◆ **TEXT BLOCK**:
>>>

This extract from Chapter 1 – Beginnings, tells the story of Heg and Xen, two ancient Greeks who attempted to lodge the world’s first fraudulent insurance claim.

 

Bottomry was a precursor to insurance, but also to insurance fraud.  In 300 BC two local Athenians named Hegestratos and Xenothemis (let’s call them Heg and Xen) hatched a scheme they hoped would bring them riches but instead brought them immortality as the world’s first recorded financial fraudsters.  They arranged with a financier in Syracuse, today’s Sicily, for a bottomry contract to cover a shipment of corn to Athens. 

However, when the ship left port there was no corn in the hold, as our pioneering fraudsters had stored it in a warehouse and instead rented the space to paying passengers.   The plan was to sail for three days and then sink the boat along with the passengers, thereby avoiding the bottomry loan.  Heg and Xen then planned to swim ashore, report their misfortune to the financier, and proceed to sell the corn at a handsome profit.

<<<

◆ **TASK 1**:
In the story of Heg and Xen, where did the two fraudsters keep the corn instead of loading it onto the ship?
◆ **TASK 2**:
Go on with the account of Heg and Xen's insurance scheme, picking up right after its final sentence.

◆ **RECORD SET**:
>>>

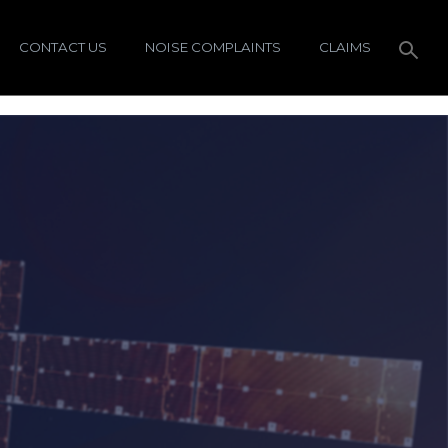
CONTACT US
NOISE COMPLAINTS
CLAIMS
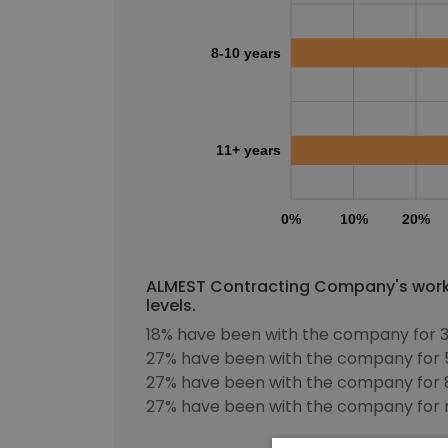
8-10 years
11+ years
0%
10%
20%
ALMEST Contracting Company's workf
levels.
18% have been with the company for 3
27% have been with the company for 5
27% have been with the company for 8
27% have been with the company for m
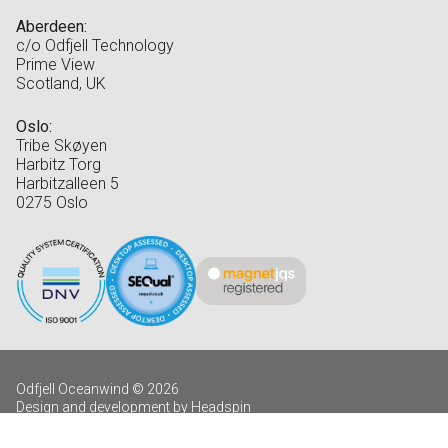
Aberdeen:
c/o Odfjell Technology
Prime View
Scotland, UK
Oslo:
Tribe Skøyen
Harbitz Torg
Harbitzalleen 5
0275 Oslo
Odfjell Oceanwind © 2026
Design and development by Headspin
Log in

<<<

◆ **RESPONSE 1**:
In a warehouse.

◆ **RESPONSE 2**:
Heg and Xen were not exactly criminal masterminds.  Three days after they set sail, the passengers were woken by loud hammering noises coming from the hold.  On investigating, they discovered Heg trying to knock a hole through the bottom of the boat.  The passengers unanimously resolved to remain afloat and instead lightened the payload by throwing the hapless Heg over the side, whereupon he promptly drowned (the whole “swim to shore” plan had clearly not been thought through). 

Heg’s co-conspirator Xen was allowed to remain on the ship until it docked in Athens, presumably because he was the only one who knew how to sail.  However, on arrival in port he faced the tender mercies of the Greek financier who had issued the bottomry contract, and who by now knew he had been defrauded.  We do not know what fate befell Xen, but suffice to say that his name makes no further appearance in the historical record.